[START SOURCE TEXT]

Assistant Examiner: Fenstermacher; David
Attorney, Agent or Firm: Fraser; Donald R.
Claims
What is claimed is:
1. An electric starter for an internal combustion engine comprising:
an electric motor having a rotatable armature shaft;
a pinion gear mounted for selectively driving a flywheel of an engine; and
a clutch assembly for transmitting torque between the shaft of said motor
and said pinion gear, said clutch assembly comprising:
a driving member including a base plate drivingly coupled to the shaft of
said motor for rotational movement,
a spline rotatingly mounted to the shaft of said motor for slight axial
movement relative to the shaft, and
a housing interlocking said driving member and said spline for fictionally
transmitting torque between said driving member and said spline, wherein
said housing is formed with diametrically opposed recesses and the base
plate of said driving member is formed with radially extending tabs
adapted to be received within the recesses of said housing.
Description
BACKGROUND OF THE INVENTION
The present invention relates to a clutch assembly and method for limiting
torque transmission particularly applicable in an electrically energized
starter for an internal combustion engine.
Electric starter motors are widely utilized for cranking small gasoline
engines such as those utilized in garden tractors, lawn mowers, snow
blowers, outboard motors for boats and the like. In such a starter, a
pinion drive provides the means for momentarily engaging the engine
flywheel to transfer power from the electric starting motor to the
internal combustion engine and then disengaging the starter motor from the
flywheel once the engine has started to prevent damage to the starter
motor. The most common way to facilitate engagement and disengagement of
the pinion with the flywheel is to mount the pinion gear to a shaft so
that it is rotatably driven by the motor and is simultaneously moved
axially along the shaft. The axial movement allows full engagement of the
pinion gear with the flywheel during cranking and complete disengagement
once the engine has started. The axial travel of the pinion gear is
generally facilitated by one of two means. The pinion gear is either
forced along the shaft by a solenoid or by inertia of the pinion gear
interacting with the accelerating motor shaft by means of mating helical
threads on the pinion gear and the associated shaft.
Exemplary starter assemblies are illustrated and described in U.S. Pat.
Nos. 3,690,188 and 4,255,982.
In a typical starter assembly, the flywheel of the associated internal
combustion engine has gear teeth formed about the outer periphery thereof
and a spring biased pinion gear adapted to selectively drivingly engage
the flywheel gear teeth is coupled to the output shaft of a starting motor
through a torque limiting friction clutch and a helical spline.
When the starting motor is energized and commences to rotatingly drive the
output shaft, the inertia of the pinion gear resists rotation and the
helical spline causes the pinion gear to translate axially along the
starting motor output shaft and thence into engagement with the gear teeth
of the flywheel.

[END SOURCE TEXT]

**EXERCISES**
1) Answer these questions about the patent excerpt:
(a) What kind of engines are electric starter motors widely used to crank?
(b) Which two U.S. patent numbers are cited for exemplary starter assemblies?
(c) In claim 1, what is the base plate of the driving member formed with?
2) Repeat word for word the part of the patent excerpt that opens with the words containing "When the starting" and closes with "of the flywheel.".

[START DATASET CONTENT]

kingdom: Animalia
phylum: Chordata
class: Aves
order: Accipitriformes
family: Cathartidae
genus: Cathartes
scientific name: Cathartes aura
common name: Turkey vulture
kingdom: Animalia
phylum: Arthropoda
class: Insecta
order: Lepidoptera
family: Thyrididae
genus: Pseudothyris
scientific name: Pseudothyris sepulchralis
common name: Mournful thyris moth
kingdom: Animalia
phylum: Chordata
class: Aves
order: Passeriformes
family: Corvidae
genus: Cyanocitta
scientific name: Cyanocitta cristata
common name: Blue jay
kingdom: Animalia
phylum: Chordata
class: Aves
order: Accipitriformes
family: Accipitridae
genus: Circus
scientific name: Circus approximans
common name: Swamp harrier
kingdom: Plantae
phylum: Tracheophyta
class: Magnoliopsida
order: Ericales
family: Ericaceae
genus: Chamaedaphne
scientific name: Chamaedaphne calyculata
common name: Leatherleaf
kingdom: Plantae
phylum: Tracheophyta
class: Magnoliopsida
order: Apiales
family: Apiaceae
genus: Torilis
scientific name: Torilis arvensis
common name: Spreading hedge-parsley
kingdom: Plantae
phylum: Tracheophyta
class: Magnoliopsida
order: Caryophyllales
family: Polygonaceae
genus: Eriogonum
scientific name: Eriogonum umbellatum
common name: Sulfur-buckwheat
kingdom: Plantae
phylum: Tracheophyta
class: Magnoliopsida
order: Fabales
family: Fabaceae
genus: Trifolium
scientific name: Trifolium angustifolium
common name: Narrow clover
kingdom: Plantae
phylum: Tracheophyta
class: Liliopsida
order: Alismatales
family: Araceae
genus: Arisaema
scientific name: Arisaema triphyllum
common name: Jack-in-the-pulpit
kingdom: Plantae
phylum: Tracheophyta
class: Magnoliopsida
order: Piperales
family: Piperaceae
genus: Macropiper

[END DATASET CONTENT]

**SOLVED PROBLEMS**
1)
(a) Small gasoline engines, such as those in garden tractors, lawn mowers, snow blowers and outboard motors for boats.
(b) 3,690,188 and 4,255,982.
(c) Radially extending tabs adapted to be received within the recesses of the housing.

2)
When the starting motor is energized and commences to rotatingly drive the
output shaft, the inertia of the pinion gear resists rotation and the
helical spline causes the pinion gear to translate axially along the
starting motor output shaft and thence into engagement with the gear teeth
of the flywheel.